[Extracted page text data]
* * * * * * * * *

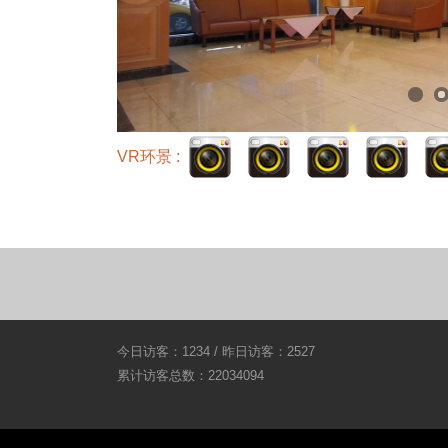
VR环景 :
今日访客：1234 / 昨日访客：2527
累计访客总数：22034094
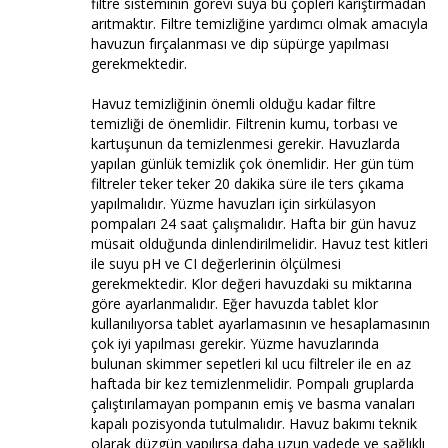
filtre sisteminin görevi suya bu çöpleri karıştırmadan
arıtmaktır. Filtre temizliğine yardımcı olmak amacıyla
havuzun fırçalanması ve dip süpürge yapılması
gerekmektedir.
Havuz temizliğinin önemli olduğu kadar filtre
temizliği de önemlidir. Filtrenin kumu, torbası ve
kartuşunun da temizlenmesi gerekir. Havuzlarda
yapılan günlük temizlik çok önemlidir. Her gün tüm
filtreler teker teker 20 dakika süre ile ters çıkama
yapılmalıdır. Yüzme havuzları için sirkülasyon
pompaları 24 saat çalışmalıdır. Hafta bir gün havuz
müsait olduğunda dinlendirilmelidir. Havuz test kitleri
ile suyu pH ve CI değerlerinin ölçülmesi
gerekmektedir. Klor değeri havuzdaki su miktarına
göre ayarlanmalıdır. Eğer havuzda tablet klor
kullanılıyorsa tablet ayarlamasının ve hesaplamasının
çok iyi yapılması gerekir. Yüzme havuzlarında
bulunan skimmer sepetleri kıl ucu filtreler ile en az
haftada bir kez temizlenmelidir. Pompalı gruplarda
çalıştırılamayan pompanın emiş ve basma vanaları
kapalı pozisyonda tutulmalıdır. Havuz bakımı teknik
olarak düzgün yapılırsa daha uzun vadede ve sağlıklı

* * * * * * * * *

__YOUR GOAL__: With the line containing "çok iyi yapılması gerekir. Yüzme havuzlarında" as the first, output each line through the final line of the entries above, exactly.

__EXPECTED OUTPUT__:
çok iyi yapılması gerekir. Yüzme havuzlarında
bulunan skimmer sepetleri kıl ucu filtreler ile en az
haftada bir kez temizlenmelidir. Pompalı gruplarda
çalıştırılamayan pompanın emiş ve basma vanaları
kapalı pozisyonda tutulmalıdır. Havuz bakımı teknik
olarak düzgün yapılırsa daha uzun vadede ve sağlıklı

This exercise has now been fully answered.